Blok Teks:
· · · · ·

BioNTech mulai mengerjakan vaksin pada Januari lalu, usai Dr. Sahin membaca artikel yang membuatnya yakin virus korona yang menyebar dengan cepat di beberapa wilayah Tiongkok, akan meledak menjadi pandemi besar-besaran. Para ilmuwan di perusahaan yang berbasis di Mainz, Jerman mulai mengerjakan yang disebut dengan Proyek Lightspeed.
Dalam wawancara Dr. Sahin dengan New York Times, ia mengatakan tidak banyak perusahaan di dunia yang memiliki kapasitas dan kompetensi untuk menciptakan vaksin secepat yang dilakukan BioNTech.
"Rasanya bukan seperti kesempatan, tapi kewajiban untuk melakukannya, karena saya menyadari kita bisa menjadi orang pertama yang mendapatkan vaksin," tuturnya.

· · · · ·

(Item dari sumber data)
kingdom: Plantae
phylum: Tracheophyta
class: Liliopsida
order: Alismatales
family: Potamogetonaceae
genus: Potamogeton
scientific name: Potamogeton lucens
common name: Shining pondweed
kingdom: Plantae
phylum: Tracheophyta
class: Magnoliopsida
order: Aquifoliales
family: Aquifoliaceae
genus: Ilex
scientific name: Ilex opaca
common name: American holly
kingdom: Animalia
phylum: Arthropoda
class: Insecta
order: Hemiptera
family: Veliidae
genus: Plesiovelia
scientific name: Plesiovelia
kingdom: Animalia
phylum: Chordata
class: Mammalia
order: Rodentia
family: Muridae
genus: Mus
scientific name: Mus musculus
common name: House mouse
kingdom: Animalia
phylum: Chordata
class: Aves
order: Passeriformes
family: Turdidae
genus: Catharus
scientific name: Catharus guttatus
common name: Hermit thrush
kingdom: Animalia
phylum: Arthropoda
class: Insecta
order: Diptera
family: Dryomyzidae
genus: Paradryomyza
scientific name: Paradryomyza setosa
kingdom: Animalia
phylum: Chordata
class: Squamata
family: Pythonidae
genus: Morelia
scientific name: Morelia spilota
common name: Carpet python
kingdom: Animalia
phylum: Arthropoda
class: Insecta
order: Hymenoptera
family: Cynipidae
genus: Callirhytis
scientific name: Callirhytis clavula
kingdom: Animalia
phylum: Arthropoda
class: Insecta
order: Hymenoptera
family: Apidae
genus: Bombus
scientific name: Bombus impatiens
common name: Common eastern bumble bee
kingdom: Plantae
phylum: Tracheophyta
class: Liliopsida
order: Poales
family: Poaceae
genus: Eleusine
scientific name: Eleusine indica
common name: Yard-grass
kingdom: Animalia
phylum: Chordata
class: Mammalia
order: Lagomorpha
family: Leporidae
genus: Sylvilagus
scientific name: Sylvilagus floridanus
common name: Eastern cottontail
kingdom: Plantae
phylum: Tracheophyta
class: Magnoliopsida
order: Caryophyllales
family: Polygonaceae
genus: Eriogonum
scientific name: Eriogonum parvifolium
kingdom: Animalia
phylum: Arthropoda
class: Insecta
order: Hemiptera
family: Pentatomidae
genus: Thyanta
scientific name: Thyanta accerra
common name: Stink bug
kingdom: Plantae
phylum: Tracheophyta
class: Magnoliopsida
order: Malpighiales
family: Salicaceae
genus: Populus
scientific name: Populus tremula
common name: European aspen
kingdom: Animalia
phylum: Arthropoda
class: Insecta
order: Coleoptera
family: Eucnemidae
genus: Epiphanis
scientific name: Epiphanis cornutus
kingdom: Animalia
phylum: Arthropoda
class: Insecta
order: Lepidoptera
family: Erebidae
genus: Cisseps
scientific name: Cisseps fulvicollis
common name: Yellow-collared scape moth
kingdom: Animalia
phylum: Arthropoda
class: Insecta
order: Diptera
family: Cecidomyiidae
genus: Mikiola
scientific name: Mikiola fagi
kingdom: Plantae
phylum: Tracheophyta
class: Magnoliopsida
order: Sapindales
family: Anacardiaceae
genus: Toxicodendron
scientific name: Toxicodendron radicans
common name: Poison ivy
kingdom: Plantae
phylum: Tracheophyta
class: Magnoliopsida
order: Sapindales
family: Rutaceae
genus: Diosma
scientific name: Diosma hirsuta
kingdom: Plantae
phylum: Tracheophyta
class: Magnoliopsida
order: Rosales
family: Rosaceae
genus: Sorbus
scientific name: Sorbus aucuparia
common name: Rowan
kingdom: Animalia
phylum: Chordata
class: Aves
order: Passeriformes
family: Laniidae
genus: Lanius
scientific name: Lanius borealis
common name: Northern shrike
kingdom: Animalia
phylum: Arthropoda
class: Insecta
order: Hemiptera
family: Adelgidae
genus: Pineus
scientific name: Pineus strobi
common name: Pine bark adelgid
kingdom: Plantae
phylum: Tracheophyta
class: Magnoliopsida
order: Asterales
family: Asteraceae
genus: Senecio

· · · · ·

Tugas yang Dilaksanakan: Terjemahkan kalimat "Para ilmuwan di perusahaan yang berbasis di Mainz, Jerman mulai mengerjakan yang disebut dengan Proyek Lightspeed." dari teks tentang vaksin BioNTech ke dalam bahasa Inggris.

Jawaban Tugas: Scientists at the company based in Mainz, Germany began working on what was called Project Lightspeed.